Tuesday, June 16, 2009

The Fed Holds Nearly One Billion Dollars Of Extended Stay's Recently Bankrupt Credit

This was first reported a few weeks ago, but since Extended Stay has now officially filed, we thought it was important to review the fact that the Fed, through its Maiden Lane I (Bear Stearns) portfolio, holds nearly one billion dollars (face) of Extended Stay credit. Given the Fed has been holding that aggregate Maiden Lane I portfolio at only a modest discount to par, we suspect they have not yet revalued this POS.

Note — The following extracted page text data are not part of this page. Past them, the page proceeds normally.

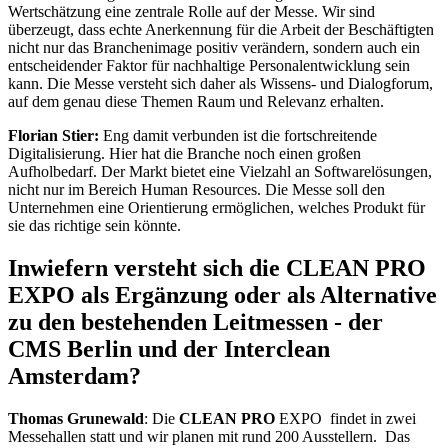
Wertschätzung eine zentrale Rolle auf der Messe. Wir sind
überzeugt, dass echte Anerkennung für die Arbeit der Beschäftigten
nicht nur das Branchenimage positiv verändern, sondern auch ein
entscheidender Faktor für nachhaltige Personalentwicklung sein
kann. Die Messe versteht sich daher als Wissens- und Dialogforum,
auf dem genau diese Themen Raum und Relevanz erhalten.
Florian Stier:
Eng damit verbunden ist die fortschreitende
Digitalisierung. Hier hat die Branche noch einen großen
Aufholbedarf. Der Markt bietet eine Vielzahl an Softwarelösungen,
nicht nur im Bereich Human Resources. Die Messe soll den
Unternehmen eine Orientierung ermöglichen, welches Produkt für
sie das richtige sein könnte.
Inwiefern versteht sich die CLEAN PRO
EXPO als Ergänzung oder als Alternative
zu den bestehenden Leitmessen - der
CMS Berlin und der Interclean
Amsterdam?
Thomas Grunewald
: Die
CLEAN PRO
EXPO findet in zwei
Messehallen statt und wir planen mit rund 200 Ausstellern. Das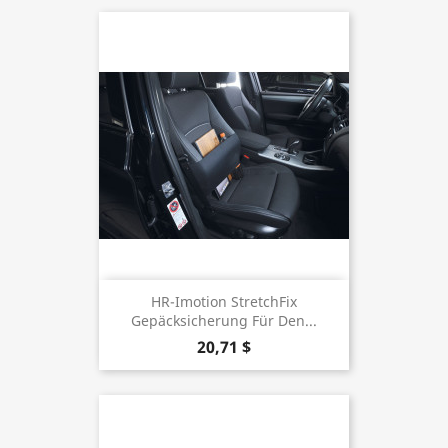
HR-Imotion StretchFix
Gepäcksicherung Für Den...
20,71 $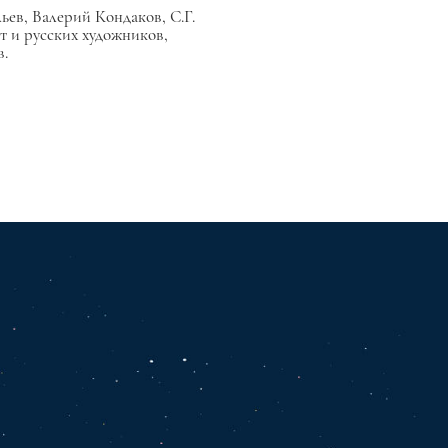
ев, Валерий Кондаков, С.Г.
т и русских художников,
в.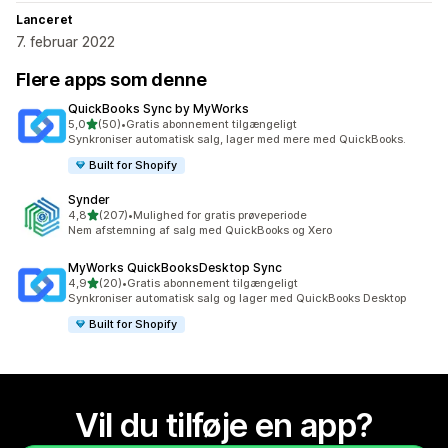
Lanceret
7. februar 2022
Flere apps som denne
QuickBooks Sync by MyWorks
ud af 5 stjerner
5,0
(50)
•
Gratis abonnement tilgængeligt
50 anmeldelser i alt
Synkroniser automatisk salg, lager med mere med QuickBooks.
Built for Shopify
Synder
ud af 5 stjerner
4,8
(207)
•
Mulighed for gratis prøveperiode
207 anmeldelser i alt
Nem afstemning af salg med QuickBooks og Xero
MyWorks QuickBooksDesktop Sync
ud af 5 stjerner
4,9
(20)
•
Gratis abonnement tilgængeligt
20 anmeldelser i alt
Synkroniser automatisk salg og lager med QuickBooks Desktop
Built for Shopify
Vil du tilføje en app?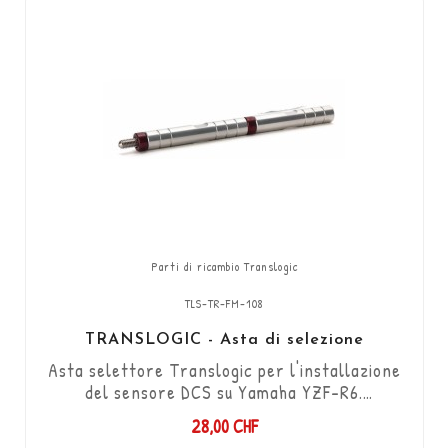
Parti di ricambio Translogic
TLS-TR-FM-108
TRANSLOGIC - Asta di selezione
Asta selettore Translogic per l'installazione
del sensore DCS su Yamaha YZF-R6.
Filettatura femmina M8 e maschio
28,00 CHF
M6/lunghezza 86 mm + filettatura maschio 22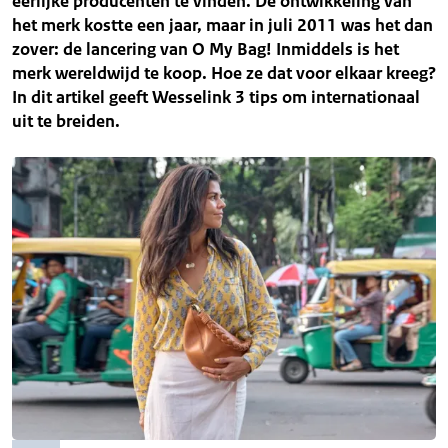
eerlijke producenten te vinden. De ontwikkeling van
het merk kostte een jaar, maar in juli 2011 was het dan
zover: de lancering van O My Bag! Inmiddels is het
merk wereldwijd te koop. Hoe ze dat voor elkaar kreeg?
In dit artikel geeft Wesselink 3 tips om internationaal
uit te breiden.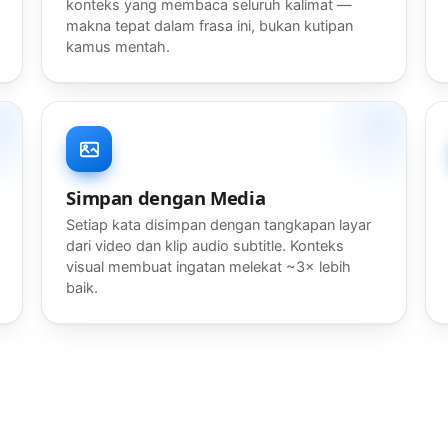
konteks yang membaca seluruh kalimat —
makna tepat dalam frasa ini, bukan kutipan
kamus mentah.
Simpan dengan Media
Setiap kata disimpan dengan tangkapan layar
dari video dan klip audio subtitle. Konteks
visual membuat ingatan melekat ~3× lebih
baik.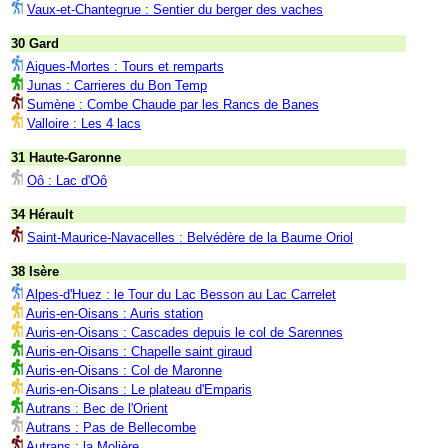
Vaux-et-Chantegrue : Sentier du berger des vaches
30 Gard
Aigues-Mortes : Tours et remparts
Junas : Carrieres du Bon Temp
Sumène : Combe Chaude par les Rancs de Banes
Valloire : Les 4 lacs
31 Haute-Garonne
Oô : Lac d'Oô
34 Hérault
Saint-Maurice-Navacelles : Belvédère de la Baume Oriol
38 Isère
Alpes-d'Huez : le Tour du Lac Besson au Lac Carrelet
Auris-en-Oisans : Auris station
Auris-en-Oisans : Cascades depuis le col de Sarennes
Auris-en-Oisans : Chapelle saint giraud
Auris-en-Oisans : Col de Maronne
Auris-en-Oisans : Le plateau d'Emparis
Autrans : Bec de l'Orient
Autrans : Pas de Bellecombe
Autrans : la Molière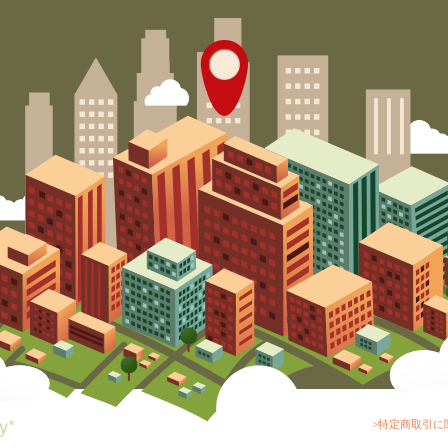
>特定商取引に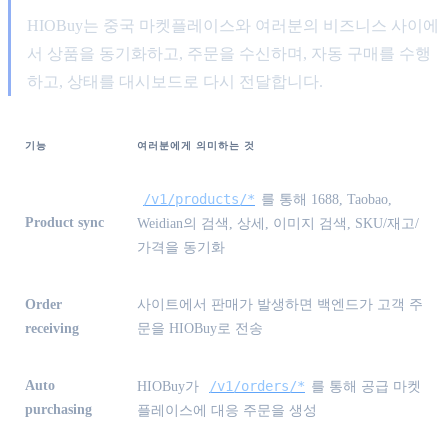
HIOBuy는 중국 마켓플레이스와 여러분의 비즈니스 사이에
서 상품을 동기화하고, 주문을 수신하며, 자동 구매를 수행
하고, 상태를 대시보드로 다시 전달합니다.
기능
여러분에게 의미하는 것
/v1/products/*
를 통해 1688, Taobao,
Product sync
Weidian의 검색, 상세, 이미지 검색, SKU/재고/
가격을 동기화
Order
사이트에서 판매가 발생하면 백엔드가 고객 주
receiving
문을 HIOBuy로 전송
Auto
/v1/orders/*
HIOBuy가
를 통해 공급 마켓
purchasing
플레이스에 대응 주문을 생성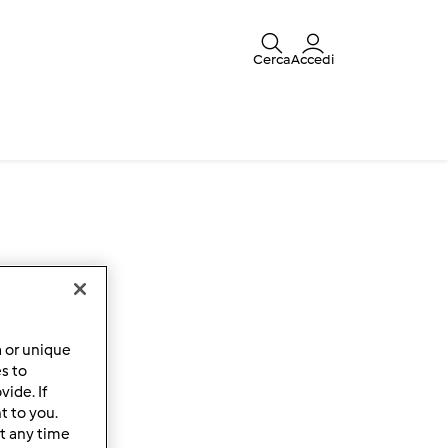
Cerca
Accedi
a or unique
es to
ide. If
t to you.
t any time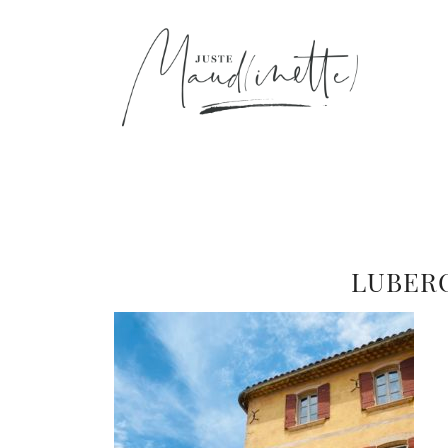
LUBER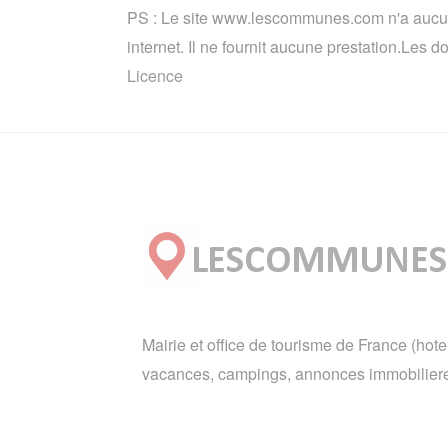
PS : Le site www.lescommunes.com n'a aucun 
internet. Il ne fournit aucune prestation.Les
Licence
Mairie et office de tourisme de France (hote
vacances, campings, annonces immobiliere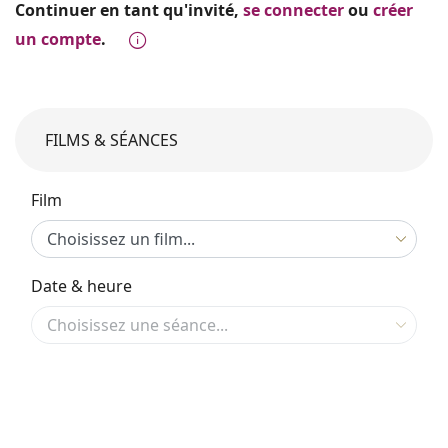
Continuer en tant qu'invité,
se connecter
ou
créer
un compte
.
FILMS & SÉANCES
Film
Date & heure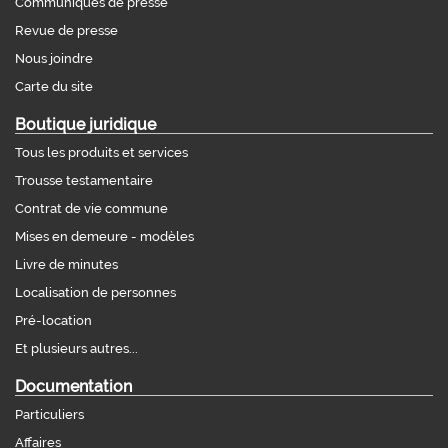
Communiqués de presse
Revue de presse
Nous joindre
Carte du site
Boutique juridique
Tous les produits et services
Trousse testamentaire
Contrat de vie commune
Mises en demeure - modèles
Livre de minutes
Localisation de personnes
Pré-location
Et plusieurs autres...
Documentation
Particuliers
Affaires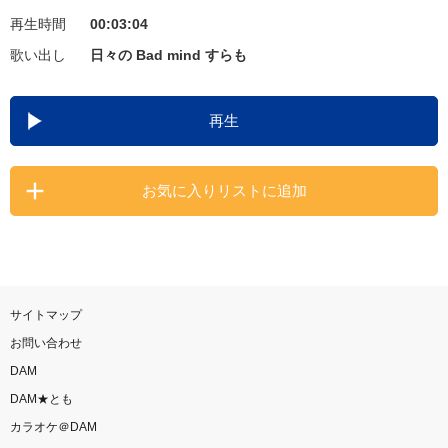
再生時間
00:03:04
お知らせ
よくあるご質問
歌い出し
日々の Bad mind すらも
DAMの新曲・ランキングなど
再生
カラオケ最新情報をチェック！
お気に入りリストに追加
自宅でカラオケ歌い放題！
家族や友達と一緒に！練習にも！
サイトマップ
お問い合わせ
DAM
DAM★とも
カラオケ＠DAM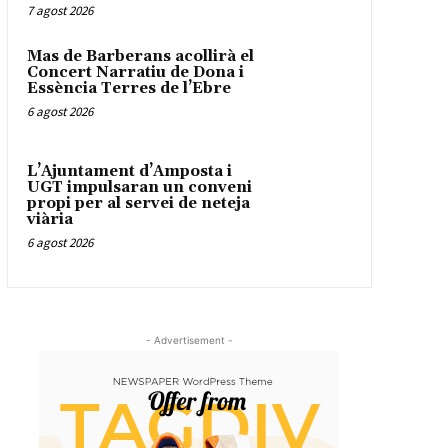
7 agost 2026
Mas de Barberans acollirà el
Concert Narratiu de Dona i
Essència Terres de l’Ebre
6 agost 2026
L’Ajuntament d’Amposta i
UGT impulsaran un conveni
propi per al servei de neteja
viària
6 agost 2026
- Advertisement -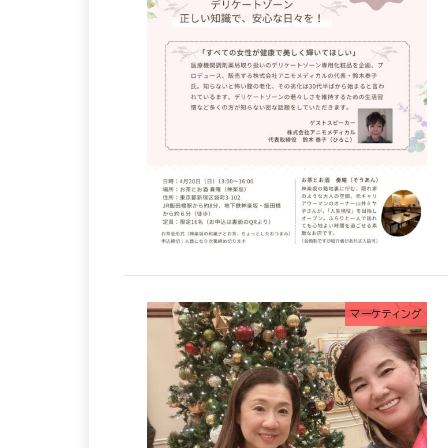
マーケティング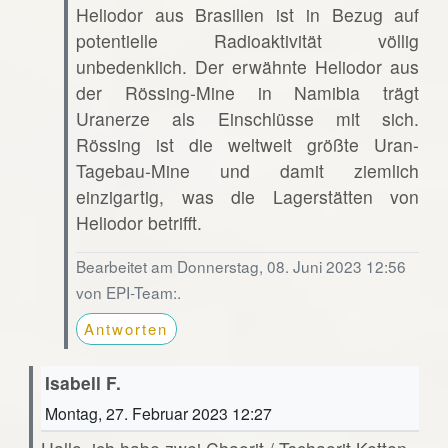
Heliodor aus Brasilien ist in Bezug auf
potentielle Radioaktivität völlig
unbedenklich. Der erwähnte Heliodor aus
der Rössing-Mine in Namibia trägt
Uranerze als Einschlüsse mit sich.
Rössing ist die weltweit größte Uran-
Tagebau-Mine und damit ziemlich
einzigartig, was die Lagerstätten von
Heliodor betrifft.
Bearbeitet am Donnerstag, 08. Juni 2023 12:56
von EPI-Team:.
Antworten
Isabell F.
Montag, 27. Februar 2023 12:27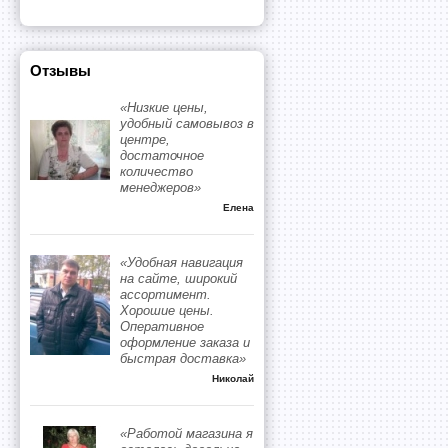
Отзывы
«Низкие цены,
удобный самовывоз в
центре,
достаточное
количество
менеджеров»
Елена
«Удобная навигация
на сайте, широкий
ассортимент.
Хорошие цены.
Оперативное
оформление заказа и
быстрая доставка»
Николай
«Работой магазина я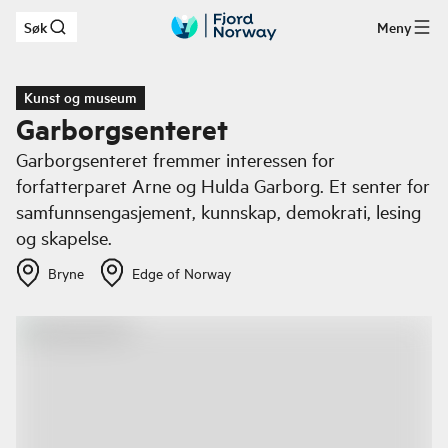
Søk
Meny
Hopp til hovedinnhold
Kunst og museum
Garborgsenteret
Garborgsenteret fremmer interessen for
forfatterparet Arne og Hulda Garborg. Et senter for
samfunnsengasjement, kunnskap, demokrati, lesing
og skapelse.
Bryne
Edge of Norway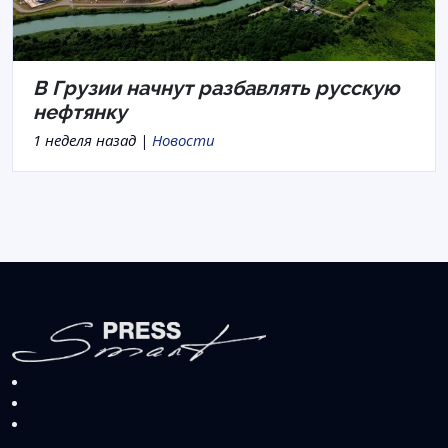
В Грузии начнут разбавлять русскую
нефтянку
1 неделя назад |
Новости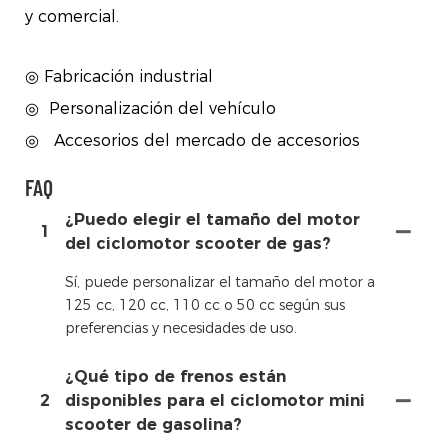
y comercial.
◎ Fabricación industrial
◎
Personalización del vehículo
◎
Accesorios del mercado de accesorios
FAQ
¿Puedo elegir el tamaño del motor
1
del ciclomotor scooter de gas?
Sí, puede personalizar el tamaño del motor a
125 cc, 120 cc, 110 cc o 50 cc según sus
preferencias y necesidades de uso.
¿Qué tipo de frenos están
2
disponibles para el ciclomotor mini
scooter de gasolina?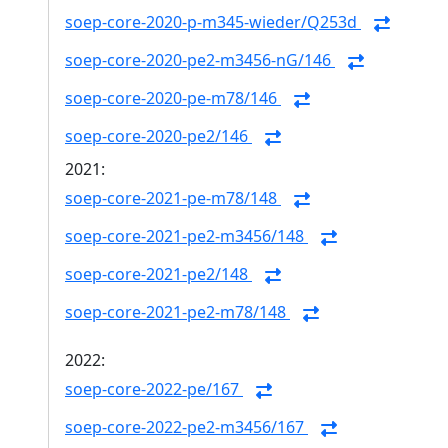
soep-core-2020-p-m345-wieder/Q253d
soep-core-2020-pe2-m3456-nG/146
soep-core-2020-pe-m78/146
soep-core-2020-pe2/146
2021:
soep-core-2021-pe-m78/148
soep-core-2021-pe2-m3456/148
soep-core-2021-pe2/148
soep-core-2021-pe2-m78/148
2022:
soep-core-2022-pe/167
soep-core-2022-pe2-m3456/167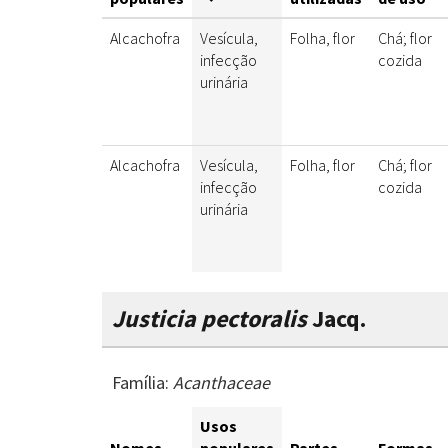
Alcachofra
Vesícula,
Folha, flor
Chá; flor
infecção
cozida
urinária
Alcachofra
Vesícula,
Folha, flor
Chá; flor
infecção
cozida
urinária
Justicia pectoralis
Jacq.
Família:
Acanthaceae
Usos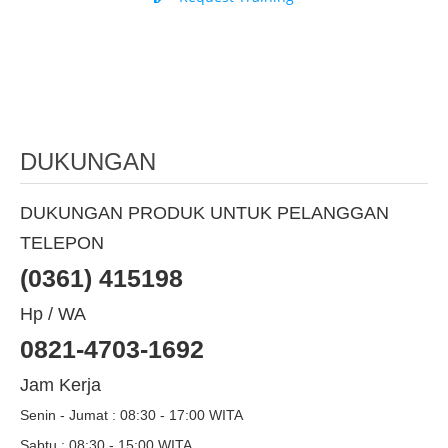
DUKUNGAN
DUKUNGAN PRODUK UNTUK PELANGGAN
TELEPON
(0361) 415198
Hp / WA
0821-4703-1692
Jam Kerja
Senin - Jumat : 08:30 - 17:00 WITA
Sabtu : 08:30 - 15:00 WITA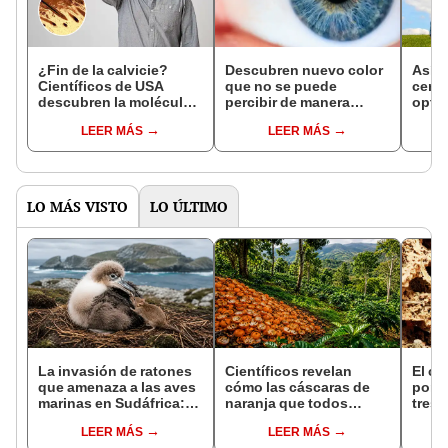
¿Fin de la calvicie?
Descubren nuevo color
Así s
Científicos de USA
que no se puede
cereb
descubren la molécula
percibir de manera
optim
que impulsa el
natural por el ojo
pesi
LEER MÁS
LEER MÁS
crecimiento del pelo
humano: solo 5
estud
personas lo han visto
Japó
LO MÁS VISTO
LO ÚLTIMO
La invasión de ratones
Científicos revelan
El cu
que amenaza a las aves
cómo las cáscaras de
pone
marinas en Sudáfrica:
naranja que todos
tres
científicos lanzarán una
desechaban
vivir
LEER MÁS
LEER MÁS
erradicación histórica
transformaron un
prese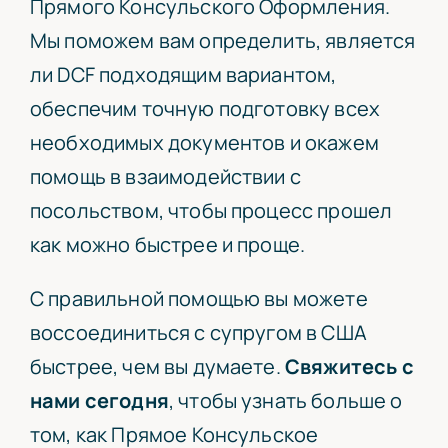
Прямого Консульского Оформления.
Мы поможем вам определить, является
ли DCF подходящим вариантом,
обеспечим точную подготовку всех
необходимых документов и окажем
помощь в взаимодействии с
посольством, чтобы процесс прошел
как можно быстрее и проще.
С правильной помощью вы можете
воссоединиться с супругом в США
быстрее, чем вы думаете.
С
вяжитесь с
нами сегодня
, чтобы узнать больше о
том, как Прямое Консульское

The WSJ article linked above states:
Creditors who are not so lucky include some of the country's biggest banks and possibly U.S. taxpayers since one of the lenders was Bear Stearns, whose stake was assumed by the Federal Reserve after Bear collapsed in March 2008. As a result, the Fed had $744 million in face value of various junior classes of the debt on Extended Stay; it also held $153 million in the senior debt that was packaged and sold as bonds. A New York Fed spokeswoman declined to comment.
While the senior debt may have a decent recovery, depending on how it was structured, the bulk of the Fed's holding are in junior classes which are massively at risk.

Now that We The People are one of the major pre-petition creditors in a sizeable bankruptcy (with CRE implications, no less), it will be interesting to see how We behave.

Our long held conviction here at TILB has been that the next sector to be attacked under our Grand Unified Conspiracy Theory framework would be healthcare. However, perhaps we will backdoor our way in to the CRE or hotel and leisure industries first.

We already run the Lincoln Bedroom seven star resort, why not pick-up 680 properties around the country as well?